══ Given data

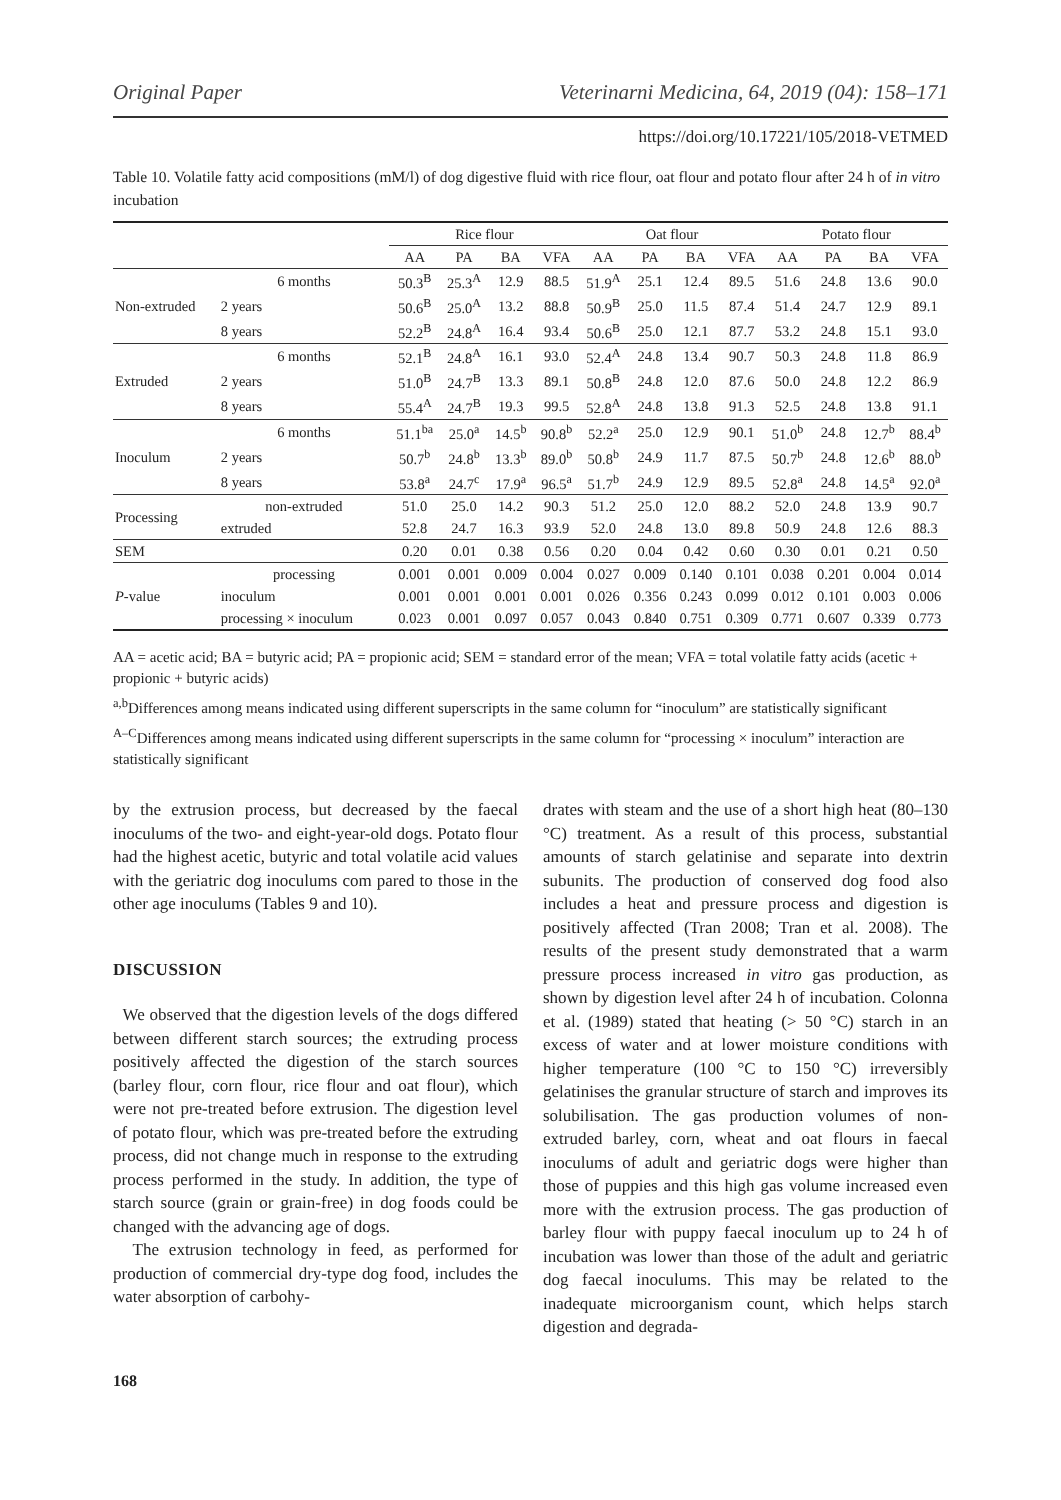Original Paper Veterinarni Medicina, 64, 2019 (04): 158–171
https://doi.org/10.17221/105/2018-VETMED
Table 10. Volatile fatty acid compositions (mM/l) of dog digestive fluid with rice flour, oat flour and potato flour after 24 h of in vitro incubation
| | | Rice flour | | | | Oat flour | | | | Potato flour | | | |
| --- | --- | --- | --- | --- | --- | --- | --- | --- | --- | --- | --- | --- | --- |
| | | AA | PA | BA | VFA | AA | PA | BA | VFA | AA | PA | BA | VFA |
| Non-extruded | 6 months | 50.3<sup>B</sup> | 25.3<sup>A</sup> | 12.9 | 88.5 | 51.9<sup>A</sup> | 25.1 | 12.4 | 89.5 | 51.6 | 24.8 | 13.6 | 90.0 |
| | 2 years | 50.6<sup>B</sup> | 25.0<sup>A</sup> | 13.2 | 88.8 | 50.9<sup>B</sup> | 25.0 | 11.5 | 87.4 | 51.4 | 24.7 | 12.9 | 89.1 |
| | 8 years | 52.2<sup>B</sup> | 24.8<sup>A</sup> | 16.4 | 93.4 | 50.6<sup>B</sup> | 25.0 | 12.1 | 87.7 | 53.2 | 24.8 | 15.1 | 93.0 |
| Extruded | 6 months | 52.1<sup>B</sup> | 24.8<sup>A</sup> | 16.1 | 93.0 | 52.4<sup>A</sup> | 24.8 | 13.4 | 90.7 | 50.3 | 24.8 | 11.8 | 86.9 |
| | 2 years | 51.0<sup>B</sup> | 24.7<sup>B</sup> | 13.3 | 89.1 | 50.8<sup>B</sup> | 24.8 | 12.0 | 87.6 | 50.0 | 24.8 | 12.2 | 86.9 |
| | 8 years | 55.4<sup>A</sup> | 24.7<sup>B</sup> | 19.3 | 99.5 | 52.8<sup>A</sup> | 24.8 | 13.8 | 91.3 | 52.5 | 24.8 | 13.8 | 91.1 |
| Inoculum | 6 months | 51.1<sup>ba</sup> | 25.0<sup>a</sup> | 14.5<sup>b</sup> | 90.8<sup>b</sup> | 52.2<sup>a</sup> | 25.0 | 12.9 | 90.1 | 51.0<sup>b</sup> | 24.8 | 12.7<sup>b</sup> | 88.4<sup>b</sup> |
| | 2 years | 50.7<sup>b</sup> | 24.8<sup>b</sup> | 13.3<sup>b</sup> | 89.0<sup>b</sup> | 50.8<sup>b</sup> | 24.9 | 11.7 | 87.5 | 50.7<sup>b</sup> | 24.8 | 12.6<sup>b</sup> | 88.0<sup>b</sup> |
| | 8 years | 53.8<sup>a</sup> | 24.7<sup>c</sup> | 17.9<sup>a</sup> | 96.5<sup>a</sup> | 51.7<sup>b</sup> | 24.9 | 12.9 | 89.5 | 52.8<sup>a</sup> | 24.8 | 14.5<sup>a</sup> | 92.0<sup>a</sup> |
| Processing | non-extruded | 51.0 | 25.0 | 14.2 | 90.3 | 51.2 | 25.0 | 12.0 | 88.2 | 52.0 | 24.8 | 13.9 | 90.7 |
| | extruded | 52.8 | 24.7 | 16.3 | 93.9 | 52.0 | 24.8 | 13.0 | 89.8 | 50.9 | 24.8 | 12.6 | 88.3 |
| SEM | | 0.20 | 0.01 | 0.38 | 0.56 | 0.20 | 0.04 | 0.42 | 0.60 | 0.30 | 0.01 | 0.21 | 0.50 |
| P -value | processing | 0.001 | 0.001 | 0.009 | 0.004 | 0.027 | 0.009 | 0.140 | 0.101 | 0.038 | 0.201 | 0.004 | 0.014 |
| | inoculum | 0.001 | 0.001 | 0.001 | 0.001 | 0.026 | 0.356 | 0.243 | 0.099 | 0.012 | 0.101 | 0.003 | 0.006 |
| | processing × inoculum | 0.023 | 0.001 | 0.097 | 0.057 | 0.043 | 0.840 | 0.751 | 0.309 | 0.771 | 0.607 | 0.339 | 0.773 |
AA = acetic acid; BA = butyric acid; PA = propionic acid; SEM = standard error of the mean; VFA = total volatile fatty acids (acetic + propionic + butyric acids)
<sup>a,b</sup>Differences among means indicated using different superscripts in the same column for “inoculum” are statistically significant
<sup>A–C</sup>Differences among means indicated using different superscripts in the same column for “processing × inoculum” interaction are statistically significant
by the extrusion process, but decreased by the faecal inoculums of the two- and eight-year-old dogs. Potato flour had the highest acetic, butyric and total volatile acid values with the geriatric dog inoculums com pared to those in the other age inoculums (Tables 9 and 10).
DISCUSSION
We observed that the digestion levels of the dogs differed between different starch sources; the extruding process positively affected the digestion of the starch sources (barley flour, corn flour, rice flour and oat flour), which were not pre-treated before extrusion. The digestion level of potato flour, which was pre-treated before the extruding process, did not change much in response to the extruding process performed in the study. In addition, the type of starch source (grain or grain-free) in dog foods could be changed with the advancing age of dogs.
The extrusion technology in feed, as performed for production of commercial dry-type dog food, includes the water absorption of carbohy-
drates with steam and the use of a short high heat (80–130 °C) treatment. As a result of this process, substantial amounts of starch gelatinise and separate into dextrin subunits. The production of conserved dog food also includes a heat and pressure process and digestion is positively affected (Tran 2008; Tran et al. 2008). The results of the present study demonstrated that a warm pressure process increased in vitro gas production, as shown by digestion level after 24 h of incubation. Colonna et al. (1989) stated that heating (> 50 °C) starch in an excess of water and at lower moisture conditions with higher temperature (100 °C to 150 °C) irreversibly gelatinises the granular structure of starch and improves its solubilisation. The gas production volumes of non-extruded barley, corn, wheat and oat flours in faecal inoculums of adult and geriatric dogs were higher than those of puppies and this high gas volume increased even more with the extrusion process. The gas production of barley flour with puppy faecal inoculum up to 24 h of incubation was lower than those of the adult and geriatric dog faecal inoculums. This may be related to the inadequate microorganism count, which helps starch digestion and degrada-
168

════

* **What to work on**: The required output is the stretch of entries above from the line containing "15.1 | 93.0 |" through the line containing "0.004 | 0.014 |", reproduced exactly.

* **Problem solution**:
| | 8 years | 52.2<sup>B</sup> | 24.8<sup>A</sup> | 16.4 | 93.4 | 50.6<sup>B</sup> | 25.0 | 12.1 | 87.7 | 53.2 | 24.8 | 15.1 | 93.0 |
| Extruded | 6 months | 52.1<sup>B</sup> | 24.8<sup>A</sup> | 16.1 | 93.0 | 52.4<sup>A</sup> | 24.8 | 13.4 | 90.7 | 50.3 | 24.8 | 11.8 | 86.9 |
| | 2 years | 51.0<sup>B</sup> | 24.7<sup>B</sup> | 13.3 | 89.1 | 50.8<sup>B</sup> | 24.8 | 12.0 | 87.6 | 50.0 | 24.8 | 12.2 | 86.9 |
| | 8 years | 55.4<sup>A</sup> | 24.7<sup>B</sup> | 19.3 | 99.5 | 52.8<sup>A</sup> | 24.8 | 13.8 | 91.3 | 52.5 | 24.8 | 13.8 | 91.1 |
| Inoculum | 6 months | 51.1<sup>ba</sup> | 25.0<sup>a</sup> | 14.5<sup>b</sup> | 90.8<sup>b</sup> | 52.2<sup>a</sup> | 25.0 | 12.9 | 90.1 | 51.0<sup>b</sup> | 24.8 | 12.7<sup>b</sup> | 88.4<sup>b</sup> |
| | 2 years | 50.7<sup>b</sup> | 24.8<sup>b</sup> | 13.3<sup>b</sup> | 89.0<sup>b</sup> | 50.8<sup>b</sup> | 24.9 | 11.7 | 87.5 | 50.7<sup>b</sup> | 24.8 | 12.6<sup>b</sup> | 88.0<sup>b</sup> |
| | 8 years | 53.8<sup>a</sup> | 24.7<sup>c</sup> | 17.9<sup>a</sup> | 96.5<sup>a</sup> | 51.7<sup>b</sup> | 24.9 | 12.9 | 89.5 | 52.8<sup>a</sup> | 24.8 | 14.5<sup>a</sup> | 92.0<sup>a</sup> |
| Processing | non-extruded | 51.0 | 25.0 | 14.2 | 90.3 | 51.2 | 25.0 | 12.0 | 88.2 | 52.0 | 24.8 | 13.9 | 90.7 |
| | extruded | 52.8 | 24.7 | 16.3 | 93.9 | 52.0 | 24.8 | 13.0 | 89.8 | 50.9 | 24.8 | 12.6 | 88.3 |
| SEM | | 0.20 | 0.01 | 0.38 | 0.56 | 0.20 | 0.04 | 0.42 | 0.60 | 0.30 | 0.01 | 0.21 | 0.50 |
| P -value | processing | 0.001 | 0.001 | 0.009 | 0.004 | 0.027 | 0.009 | 0.140 | 0.101 | 0.038 | 0.201 | 0.004 | 0.014 |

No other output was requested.